Dreams are as familiar to us as anything else that has
happened to us in the past 24 hours.
Dreams are as strange to us the weirdest, most
incomprehensible movie we have ever seen.
To Dream is to aspire to something great - something fantastic that we would like to become.
When Sigmund Freud was working to understand how the mind
worked, he used dreams as the portal to the hidden workings of the mind or, as
he put it, “Dreams are the Royal Road to the unconscious.”
He meant that the unconscious mind is something that we can’t,
by definition, see at work. If
consciousness is the eye that we use to observe the world and the workings of
our mind, it does not “see” the unconscious.
But it does see dreams – the weird movies that we unconsciously construct
and play for ourselves night after night.
And, he reasoned, if we understand how the dream is constructed, we will
understand something about the part of our minds that we can’t see.
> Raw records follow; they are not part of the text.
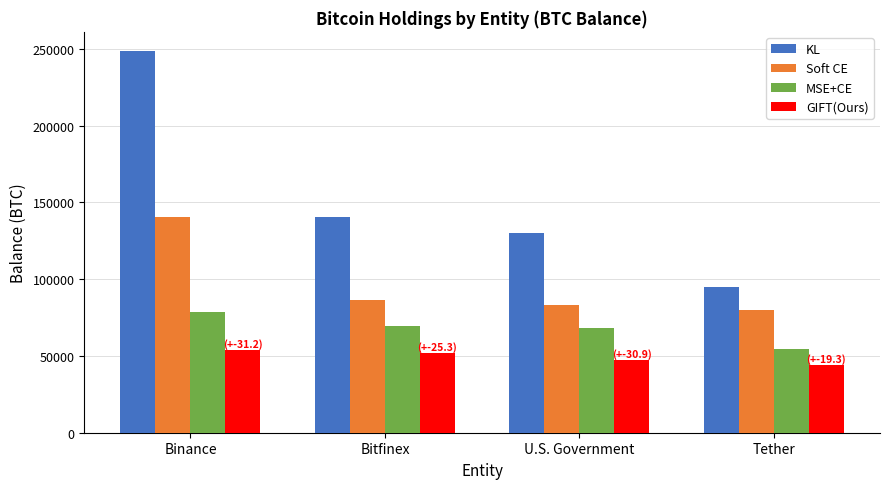

Reading left to right, what are all the values shown in this chart?

KL: Binance=248597.6	Bitfinex=140574.8	U.S. Government=130010.1	Tether=94643.5
Soft CE: Binance=140398.4	Bitfinex=86335.5	U.S. Government=83000.1	Tether=79957.3
MSE+CE: Binance=78317.0	Bitfinex=69370.2	U.S. Government=68200.0	Tether=54791.0
GIFT(Ours): Binance=53880.1	Bitfinex=51830.4	U.S. Government=47132.7	Tether=44194.4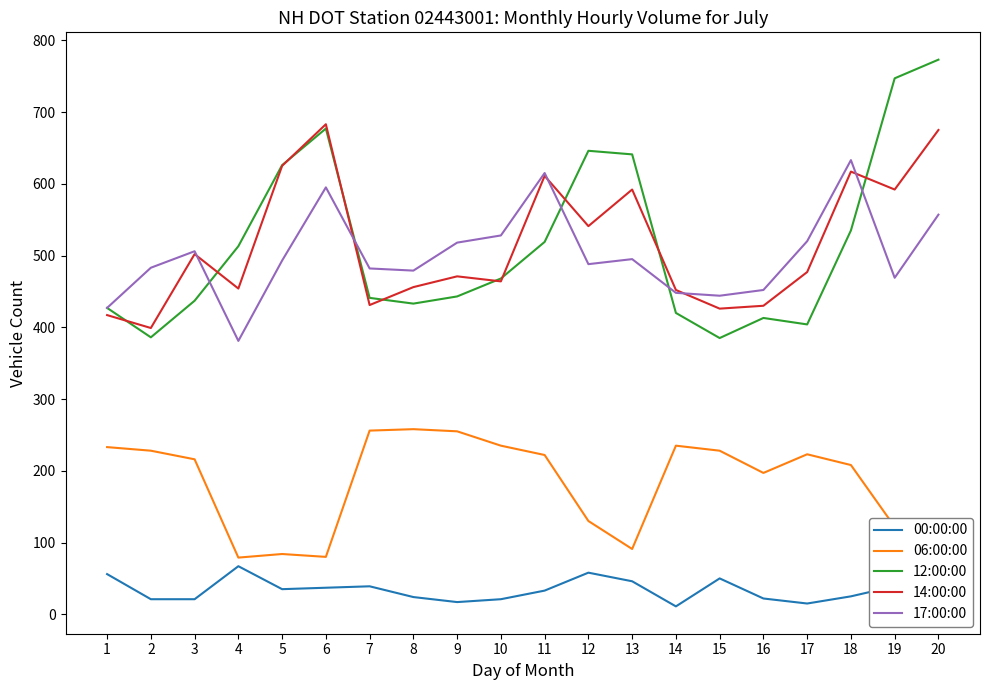

True or false: 12:00:00 and 06:00:00 intersect in this chart.

False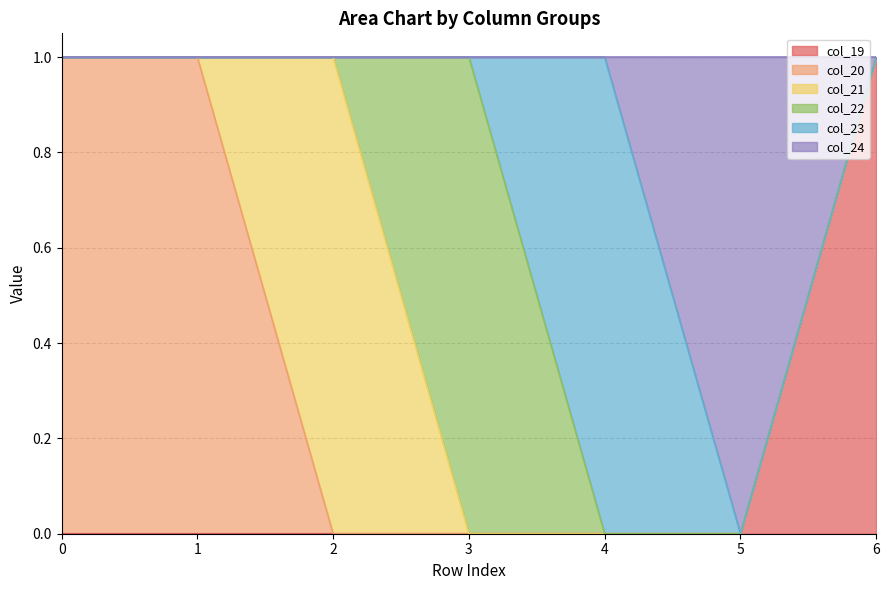

Reading left to right, extract all data points from this chart.

col_19: 0=0	1=0	2=0	3=0	4=0	5=0	6=1
col_20: 0=1	1=1	2=0	3=0	4=0	5=0	6=0
col_21: 0=0	1=0	2=1	3=0	4=0	5=0	6=0
col_22: 0=0	1=0	2=0	3=1	4=0	5=0	6=0
col_23: 0=0	1=0	2=0	3=0	4=1	5=0	6=0
col_24: 0=0	1=0	2=0	3=0	4=0	5=1	6=0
People have often tried to connect meaning to dreams. There have long been books describing what
this or that symbol in a dream “means”.
Freud agreed that dreams use symbols to communicate to us, but he
proposed that we use idiosyncratic symbols – each of us makes up our own sets
of symbols –and that we use the symbols to hide the meaning of our dreams. He promised, though, that if we can crack the
code, we can understand the logic of a dream.
Why do we code our dreams?
Freud proposed that dreams are intended to keep us asleep. To do this, they grant the wishes to the
parts of ourselves that want something – and would wake us up to get it. In kids who are hungry, he observed, they
will dream of eating something wonderful, and this will satisfy them enough
that they can stay asleep.
As we get older, the things that we want get more
complicated, and many of the things that we want are things that we feel uncomfortable
wanting. We may want the boss’s job, for
instance, but if the boss were to know that, the boss might object, and so we
hide that desire from the boss, but also, Freud proposed, from ourselves.
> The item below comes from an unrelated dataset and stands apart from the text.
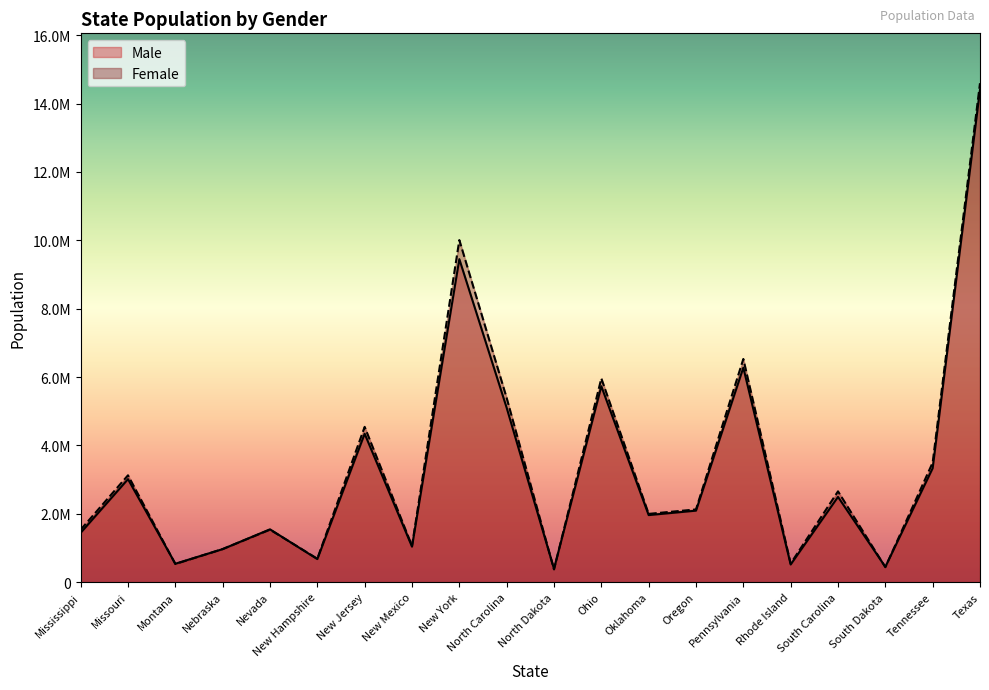

What is the smallest value displayed?

372030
So, instead of dreaming about taking the boss’s job, we
might dream about beating someone at a game.
The person that we beat would resemble the boss in some important way, but
also NOT resemble the boss in some other important way. Our unconscious recognizes the symbolized
person as being equal to the boss, feels satisfied by the dream, and lets us
sleep. The conscious does NOT recognize
the person as the boss and so does not wake us up in alarm that we are doing
something that is forbidden.
This seems like a very complicated thing for our minds to be
doing when we are asleep – and to decide whether this is accurate, we need to
decode a dream, not always an easy thing to do.
This spring, though, a class of students was able to do just that.
In a class called “On Reading Freud”, we read and discussed a
famous dream of Freud’s, the Irma dream from his book “The Interpretation of Dreams”. We also read his essay about dream interpretation,
“On Dreams”. We also read a cautionary
tale about what happens when Freud harassed one of his patients, Dora, into
accepting his interpretation of her dream (She fired him). Then I presented one of my dreams and the
class interpreted it with me. We also
interpreted various pieces of literature as if they were dreams.
Then, the students, who had been asked to keep dream journals,
were asked if they would volunteer to interpret their own dreams. Four brave souls did, and the class of about
twenty broke up into groups of five to hear about the dreams and to try to help
the dreamer understand his or her dream.
The groups were instructed to offer suggestions, but to remember that
the dreamer would be the ultimate authority on the dream and not to push an
explanation.
In each of the groups, something similar happened. The dreamer began to make sense of his or her
dream. This was described by the
dreamers as “unnerving”. They thought
they were bringing essentially meaningless dreams to class, but the dreams had
important and relevant information about what was currently going on in the
dreamer’s life, about their wishes and desires, and, in a word; about their
dreams.
In two of the groups, after the first presenter had some
success, others in the group acknowledged that they had brought dreams as well
but weren’t willing to present until they knew it was safe, and these members
(in one group, all five presented a dream) had a similar experience of
discovering that the dream was not just random, but had important meaning.
This process, of discovering meaning in something that is
familiar but strange, evokes a feeling that Freud described as “uncanny”. Uncanniness is the sense that something that
we did not understand opens up and reveals something that we oddly, and in some
unknown way, always knew to be the case.
As students, but also patients, work to understand their
dreams, they get to know themselves in “uncanny” ways. They discover things that they always knew
about themselves, but had never been able to articulate – they had never been
able to put the ideas into words.
Dreams, which initially feel foreign and just weird, can come to feel
more like artistic creations that comment on our experience; and the
unconscious – something that was once totally unknown to us - can become an
ally in making sense of the complicated process of living.